## Document
===============

2. An extra region appears in the syn conformer (Fig. 3c), a green surface between the proline and the R = Ph group. This interaction can be identified as tilted T-shape interaction or as a π-facial hydrogen bond (a figure for such interactions is provided in the ESI† for reference). It is important to note that this new interaction, which stabilizes the syn conformers, had not been identified before by mere geometric inspection. However, its presence enables us to explain the fact that the syn conformers are the ones with the greatest dispersion correction (Table 3).

Thus, a combination of NCH^δ+⋯O^δ− electrostatics and dispersion (either in the NCH^δ+⋯O^δ− or T-shape/π-facial H-bond in the ring region) determine the outcome of the reaction, with only anti and syn as observable diastereoisomers (see the ESI† for a more detailed analysis). It should be noted that this balance of electrostatic and dispersive interactions highlights, once again, the necessity to include dispersion effects in the calculations, else the correct energetics and geometries would not be obtained.^32,33

Kinetic isotope effects

The utility of having a computed force constant model for the transition state is that it can yield kinetic isotope effects for the reaction.³⁴ For example, Meyer, Houk, and co-workers experimentally and computationally investigated ¹³C KIEs for the Hajos–Parish–Eder–Sauer–Wiechert reaction, suggesting that the rate determining step of the proline-mediated intramolecular aldol reaction occurs prior to C–C bond formation.³⁵ In contrast, for the proline-mediated intermolecular aldol reaction between acetone and o-chlorobenzaldehyde, Armstrong, Blackmond, and co-workers reported a normal isotope effect of k^H/k^D = 1.93–2.26 when using acetone-d₆.³⁶ Previous kinetic investigations of the reaction had led the researchers to expect an inverse isotope effect. The observation of a small, normal isotope effect implied that the final KIE was the result of a balance between normal and inverse isotope effects resulting respectively from synchronous proton transfer and C–C bond formation involving a change of C-hybridisation from sp². This implies that such isotope effects are indeed a sensitive measure of how realistic a computed transition state is. Computational modelling at the original Houk–List level of B3LYP/6-31G(d)/SCRF=DMSO level of theory had predicted a KIE of 1.97, thus offering further support for this hypothesis. This evidence also allowed the reasonable inference that nucleophilic addition of the enamine to the electrophile was indeed the rate determining step of the catalytic cycle by kinetic investigations, a process aided by a more or less synchronous proton transfer to the carbonyl oxygen from the carboxyl proton.

===============

## Dataset extract

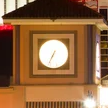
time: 12:34
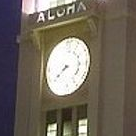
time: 7:39
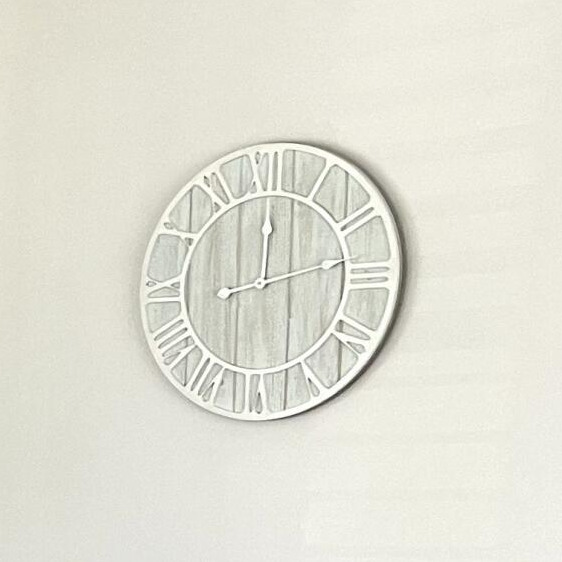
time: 12:13
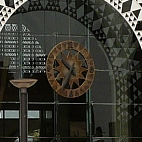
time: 10:34
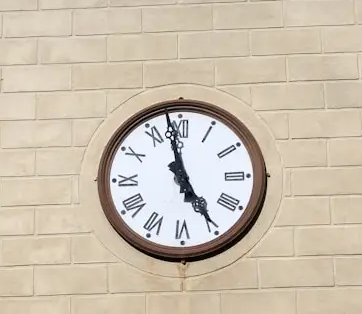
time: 4:58
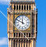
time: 11:49
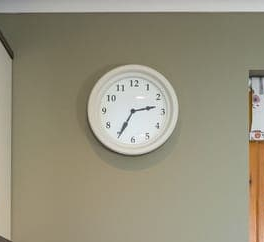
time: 2:34
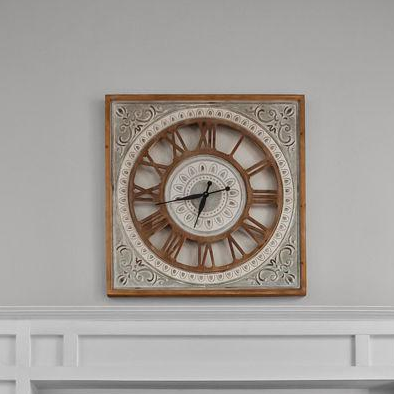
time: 6:42
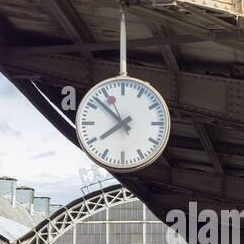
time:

===============

## Instructions
[A] List every surname that the passage on the proline-mediated aldol reaction places before "and co-workers."
[B] Extend the passage on the proline-mediated aldol reaction, picking up after its last sentence.
The data above come from a separate source unrelated to the passage.

## Answers to the exercises
[A] Meyer, Houk, Armstrong, Blackmond

[B]
We felt it important to establish that the various corrections described above retain this behaviour. We report calculated KIEs (Table 5) for the proline-mediated intermolecular aldol reaction between cyclohexanone and benzaldehyde and also the acetone and m-chloro-benzaldehyde system for which previously measured values had been reported.³⁶ The calculations have been performed using the lowest energy transition states, as established in the previous section. The predicted isotope effects again reflect the synchronous nature of the reaction revealed by the IRC for R = Ph, exhibiting normal deuterium and carbon effects and a small inverse oxygen effect (R = Ph). The calculated isotope effects for the enamine formed from proline and acetone reacting with m-chloro-benzaldehyde in acetone-d₆ as solvent are more complex, since deuterium is incorporated into three distinct locations. Thus, the observed effect is a composite of a primary hydrogen KIE originating from the proton transfer and an inverse one originating from the isotope attached at the carbon forming the C–C bond. The agreement between experiment and theory is if anything even more congruent.

Table 5 Calculated^a kinetic isotope effects at 298 K, R = Ph

R	k ^H/k^D	k ^12C/k^13CO	k ^12C/k^13CC	k ^16O/k^18OC
a B3LYP+D3/TZVP/SCRF=DMSO, derived from the thermally corrected free energy ΔG₂₉₈ based on harmonic uncorrected frequencies, with appropriate isotope masses. b Reactant DOI: pn6. c d₁ on OH. d d₄ on OH and the three C–H groups on the cyclohexanone-derived enamine. e Reactant DOI: pn7. f Values for proton relay mechanism involving an additional water molecule. g d₆ on OH and the five C–H groups on the acetone-derived enamine. h Reactant DOI: pn8. i Reactant DOI: ppb, transition state DOI: pn9 for the system reported in ref. 34.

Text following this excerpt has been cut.